WHAT YOU SHOULD DO:
The output must match the lines from the first line of the listing below through the line holding "ring dip: (826, 324)" exactly and must contain no pictures.
═════ DATASET ENTRIES ═════
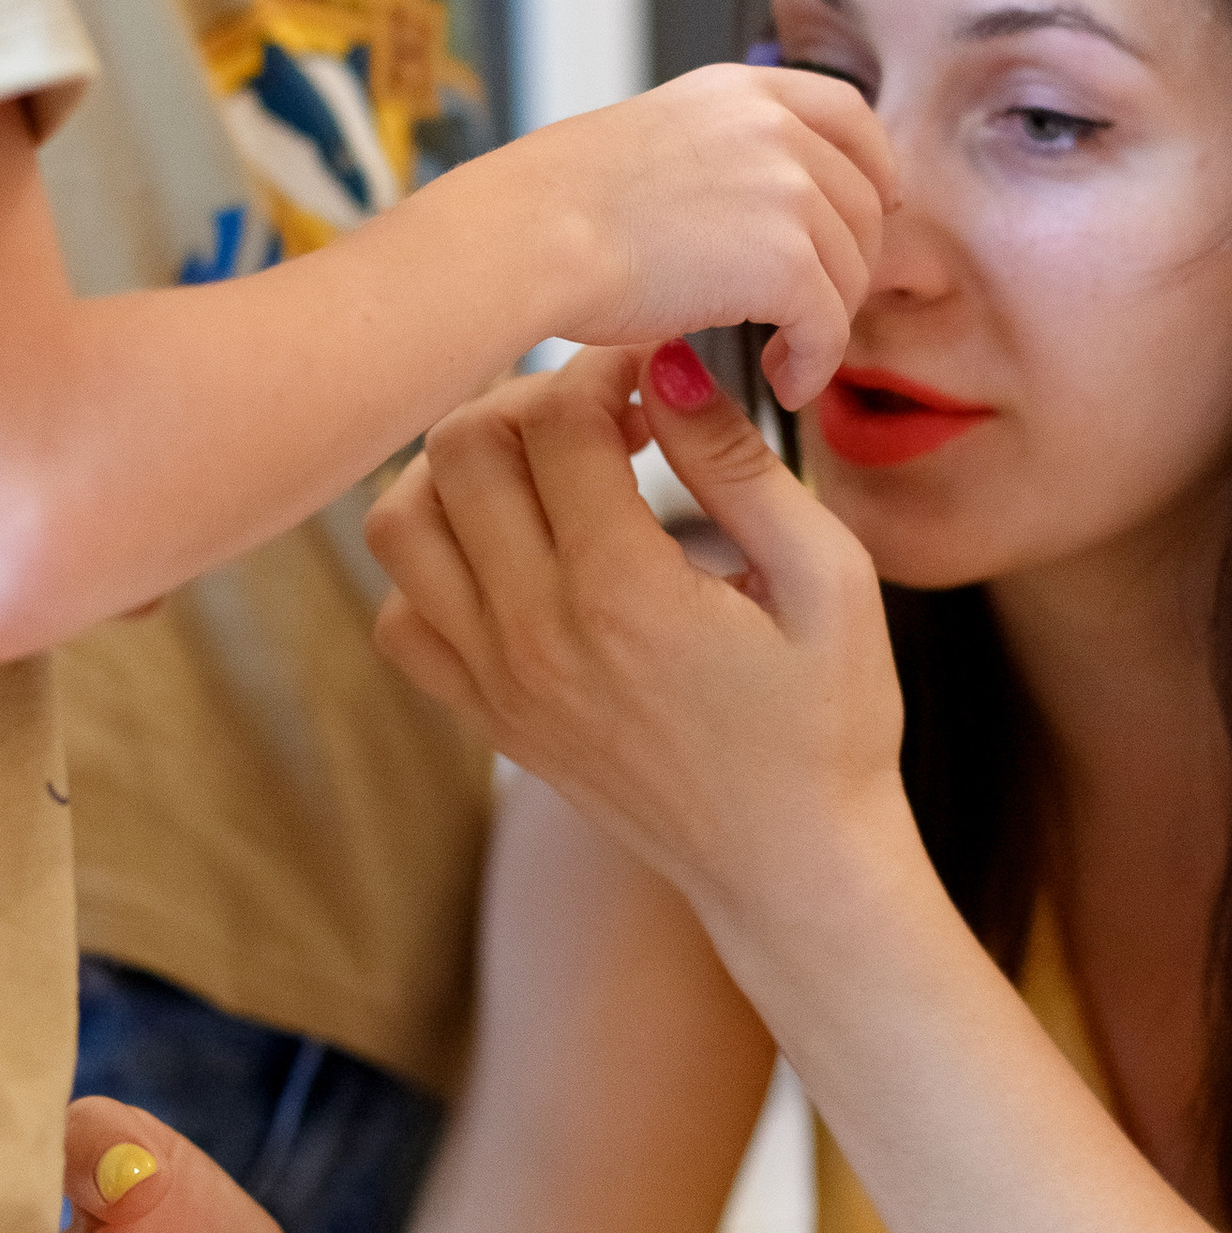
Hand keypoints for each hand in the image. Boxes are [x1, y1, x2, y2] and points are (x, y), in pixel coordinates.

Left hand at [366, 343, 908, 941]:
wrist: (792, 868)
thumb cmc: (830, 722)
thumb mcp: (828, 580)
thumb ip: (739, 465)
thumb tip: (667, 364)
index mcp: (623, 592)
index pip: (554, 419)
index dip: (604, 367)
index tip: (654, 373)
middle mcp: (536, 635)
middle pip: (460, 449)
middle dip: (529, 397)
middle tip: (602, 411)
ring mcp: (497, 683)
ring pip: (402, 524)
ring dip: (461, 470)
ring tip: (546, 470)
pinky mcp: (487, 718)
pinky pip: (401, 615)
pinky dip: (433, 565)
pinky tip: (515, 553)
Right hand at [510, 64, 895, 410]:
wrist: (525, 236)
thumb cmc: (556, 208)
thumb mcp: (651, 143)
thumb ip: (717, 159)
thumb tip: (751, 213)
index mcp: (740, 91)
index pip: (850, 114)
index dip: (874, 168)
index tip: (876, 208)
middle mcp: (773, 128)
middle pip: (861, 204)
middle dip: (848, 264)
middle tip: (811, 312)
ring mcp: (785, 191)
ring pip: (851, 272)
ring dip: (826, 324)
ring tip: (786, 361)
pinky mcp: (785, 262)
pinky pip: (830, 327)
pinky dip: (814, 366)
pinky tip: (785, 386)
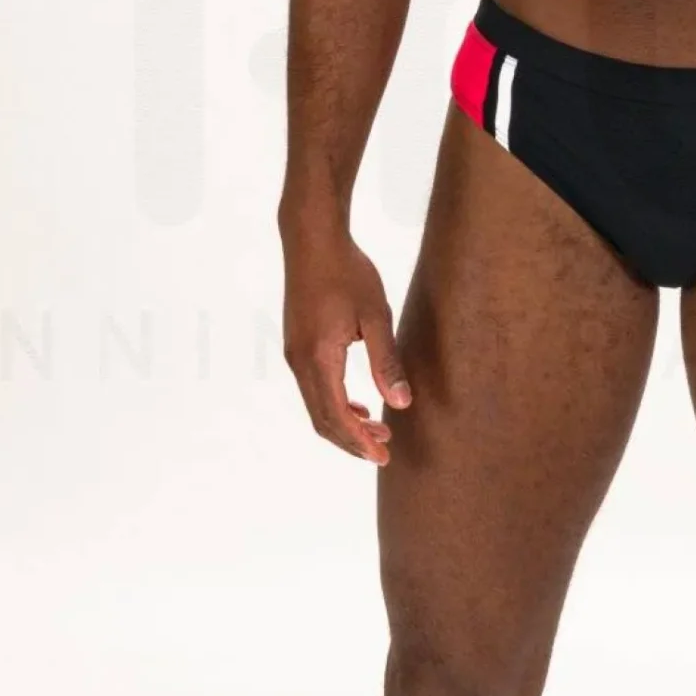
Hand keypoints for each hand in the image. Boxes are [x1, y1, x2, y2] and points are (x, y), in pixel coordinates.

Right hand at [281, 225, 411, 464]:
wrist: (312, 239)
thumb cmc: (348, 272)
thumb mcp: (376, 316)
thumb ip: (386, 361)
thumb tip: (401, 403)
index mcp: (318, 358)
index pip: (337, 415)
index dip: (359, 441)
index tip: (383, 456)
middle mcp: (299, 361)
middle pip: (322, 419)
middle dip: (352, 440)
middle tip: (384, 451)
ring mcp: (294, 354)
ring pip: (316, 405)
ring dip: (344, 422)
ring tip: (377, 429)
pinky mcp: (297, 345)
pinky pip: (313, 388)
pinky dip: (334, 404)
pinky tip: (359, 403)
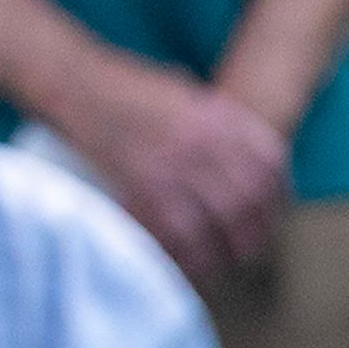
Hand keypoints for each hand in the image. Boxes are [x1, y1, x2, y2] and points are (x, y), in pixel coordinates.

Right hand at [69, 52, 289, 281]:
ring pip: (216, 222)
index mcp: (217, 115)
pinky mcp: (141, 183)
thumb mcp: (183, 91)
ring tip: (220, 264)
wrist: (71, 82)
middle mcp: (202, 141)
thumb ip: (213, 121)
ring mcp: (172, 163)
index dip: (277, 195)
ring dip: (222, 250)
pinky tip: (186, 262)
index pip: (270, 164)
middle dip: (253, 232)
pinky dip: (185, 252)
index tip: (271, 213)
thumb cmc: (122, 85)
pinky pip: (176, 230)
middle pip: (247, 200)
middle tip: (248, 251)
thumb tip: (237, 159)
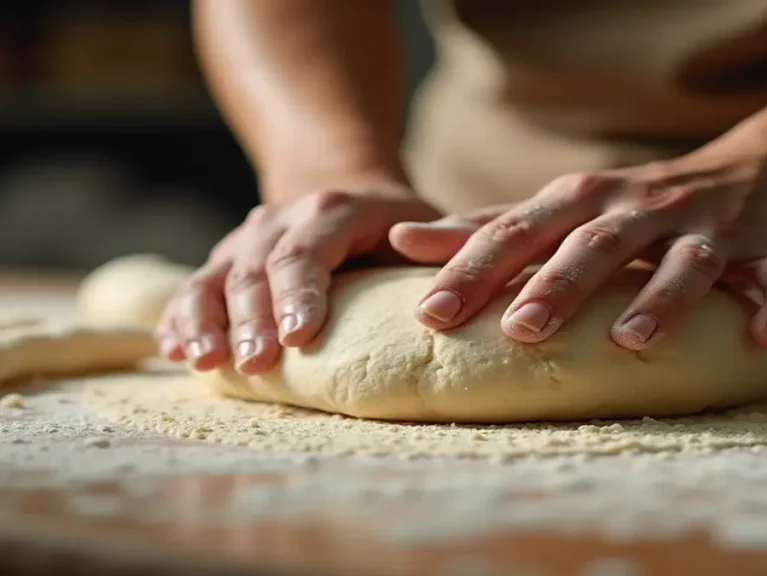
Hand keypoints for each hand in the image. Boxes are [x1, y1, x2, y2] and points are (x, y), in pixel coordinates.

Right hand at [156, 173, 440, 373]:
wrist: (343, 187)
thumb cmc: (396, 225)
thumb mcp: (427, 224)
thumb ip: (438, 252)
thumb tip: (444, 300)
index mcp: (334, 208)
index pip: (308, 250)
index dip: (300, 293)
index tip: (299, 337)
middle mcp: (281, 218)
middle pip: (257, 268)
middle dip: (253, 319)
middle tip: (256, 365)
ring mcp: (246, 238)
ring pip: (215, 277)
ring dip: (206, 321)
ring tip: (206, 364)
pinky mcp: (224, 260)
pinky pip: (193, 288)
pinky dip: (180, 319)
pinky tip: (174, 352)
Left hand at [390, 140, 766, 349]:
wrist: (765, 169)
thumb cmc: (641, 204)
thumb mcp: (565, 206)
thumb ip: (491, 226)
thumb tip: (401, 238)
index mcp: (587, 199)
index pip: (522, 230)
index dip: (476, 269)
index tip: (430, 315)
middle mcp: (646, 208)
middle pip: (598, 243)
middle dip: (560, 285)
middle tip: (519, 331)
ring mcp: (714, 229)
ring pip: (688, 261)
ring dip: (662, 299)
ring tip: (629, 341)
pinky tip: (761, 337)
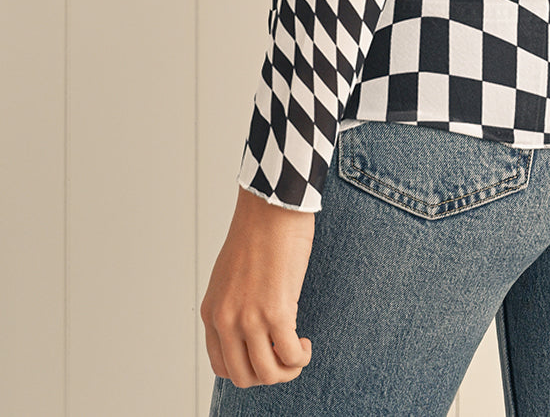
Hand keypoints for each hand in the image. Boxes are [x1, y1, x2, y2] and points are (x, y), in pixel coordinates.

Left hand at [201, 185, 314, 388]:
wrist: (273, 205)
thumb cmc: (259, 232)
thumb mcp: (232, 276)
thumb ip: (235, 305)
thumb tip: (254, 332)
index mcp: (211, 311)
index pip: (221, 367)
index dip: (248, 368)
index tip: (266, 354)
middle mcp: (225, 320)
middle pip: (243, 377)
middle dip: (268, 374)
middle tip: (285, 356)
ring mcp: (249, 318)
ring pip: (267, 374)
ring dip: (287, 370)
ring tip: (297, 350)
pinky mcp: (276, 312)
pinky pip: (289, 356)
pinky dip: (300, 357)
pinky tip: (304, 342)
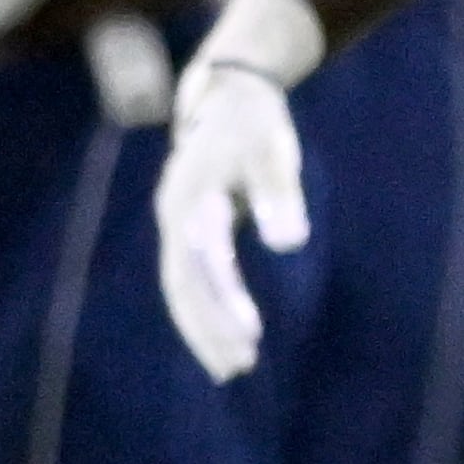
═════
WRITTEN RESPONSE:
Hand keypoints for each hand in the image. Boxes are [x1, y1, x2, y2] and points are (x, y), in pixel coordinates.

Left hand at [366, 343, 908, 941]:
wrist: (792, 868)
thumb cmc: (830, 722)
thumb mcp: (828, 580)
thumb ip: (739, 465)
thumb tip: (667, 364)
index mcp: (623, 592)
index pip: (554, 419)
index dip: (604, 367)
index tip: (654, 373)
middle mcp: (536, 635)
middle pip: (460, 449)
middle dip: (529, 397)
middle tip: (602, 411)
ring mcp: (497, 683)
ring pip: (402, 524)
ring dip: (461, 470)
ring tip: (546, 470)
pinky mcp: (487, 718)
pinky pip: (401, 615)
pinky dip: (433, 565)
pinky tip: (515, 553)
Right hand at [510, 64, 895, 410]:
wrist: (525, 236)
thumb cmc: (556, 208)
thumb mcp: (651, 143)
thumb ip: (717, 159)
thumb tip: (751, 213)
index mcp: (740, 91)
index pip: (850, 114)
index dip: (874, 168)
index tip: (876, 208)
middle mcp: (773, 128)
middle pip: (861, 204)
middle dip: (848, 264)
middle tip: (811, 312)
ring mcp: (785, 191)
ring pip: (851, 272)
ring dip: (826, 324)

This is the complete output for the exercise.